## Tarea 1
Cita literalmente el pasaje del obituario del barón Fellowes que va desde «Con una complicación» hasta «la vida imposible.».
## Tarea 2
Enumera todos los interlocutores con los que, según el obituario del barón Fellowes, el secretario privado del monarca británico mantiene oficialmente las relaciones políticas de este.
## Tarea 3
Traduce al inglés esta oración del obituario del barón Fellowes: «Ese año retornó a la City y fue nombrado miembro vitalicio de la Cámara de los Lores.»

## Fragmento del documento
El barón Fellowes (1941-2024)
Mano derecha de Isabel II en medio de las turbulencias
Gestionó con pragmatismo los respectivos divorcios del Duque de York y el Príncipe de Gales y evitó una crisis de la Monarquía después de la muerte de la Princesa Diana, su cuñada
Robert Fellowes
Nació en Sandringham el 11 de diciembre de 1941 y falleció en Norfolk el 29 de julio de 2024
Tras tres años como oficial en la Guardia Escocesa, emprendió en 1964, y sin titulación universitaria, una carrera en el sector financiero, truncada en 1977, año en el que se incorporó a la Casa Real, escalando todos los peldaños hasta ser nombrado secretario privado en 1991, cargo que ejerció hasta 1999. Ese año retornó a la City y fue nombrado miembro vitalicio de la Cámara de los Lores.
Las funciones del secretario privado del monarca británico consisten, oficialmente, en mantener las relaciones políticas de este último con el Gobierno, la oposición, la Commonwealth, las autoridades locales, las religiosas y la sociedad civil, gestionar la agenda oficial y supervisar los Archivos Reales. En el caso del barón Fellowes se añadieron las dificultades surgidas en los años noventa de las crisis conyugales de tres de los cuatro hijos de Isabel II, del espectacular incendio del Castillo de Windsor y, sobre todo, los duros momentos vividos por la Monarquía a raíz de la trágica muerte de la Princesa Diana.
Con una complicación suplementaria en su caso: era el cuñado de la Princesa Diana al estar casado con una de sus hermanas mayores, lady Jane Spencer y ser primo hermano del comandante Ronald Ferguson, padre de la Duquesa de York. Como subraya Valentine Low en Courtiers, probablemente el libro que mejor explica las batallas de influencia en torno a la Casa Real británica lo largo de los últimos treinta años, «cuando la guerra de los Gales alcanzó su punto álgido, la relación entre Diana y su hermana se deterioró, al identificar la primera al su cuñado como uno de aquellos ‘hombres de traje gris’ que gobernaban palacio». Y que, según ella, le hacían la vida imposible.

## Datos proporcionados
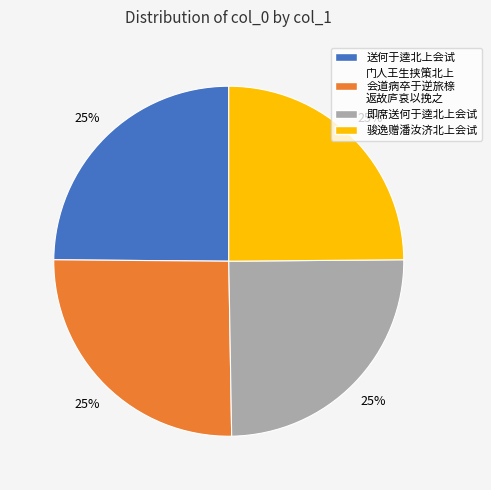

Does any single category account for the majority?

No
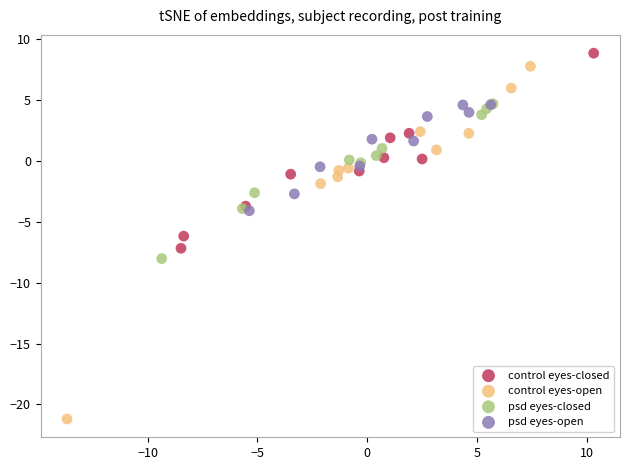

Which series has the widest spread of Y values?

control eyes-open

## Respuesta escrita 1
Con una complicación suplementaria en su caso: era el cuñado de la Princesa Diana al estar casado con una de sus hermanas mayores, lady Jane Spencer y ser primo hermano del comandante Ronald Ferguson, padre de la Duquesa de York. Como subraya Valentine Low en Courtiers, probablemente el libro que mejor explica las batallas de influencia en torno a la Casa Real británica lo largo de los últimos treinta años, «cuando la guerra de los Gales alcanzó su punto álgido, la relación entre Diana y su hermana se deterioró, al identificar la primera al su cuñado como uno de aquellos ‘hombres de traje gris’ que gobernaban palacio». Y que, según ella, le hacían la vida imposible.

## Respuesta escrita 2
el Gobierno
la oposición
la Commonwealth
las autoridades locales
las autoridades religiosas
la sociedad civil

## Respuesta escrita 3
That year he returned to the City and was appointed a life member of the House of Lords.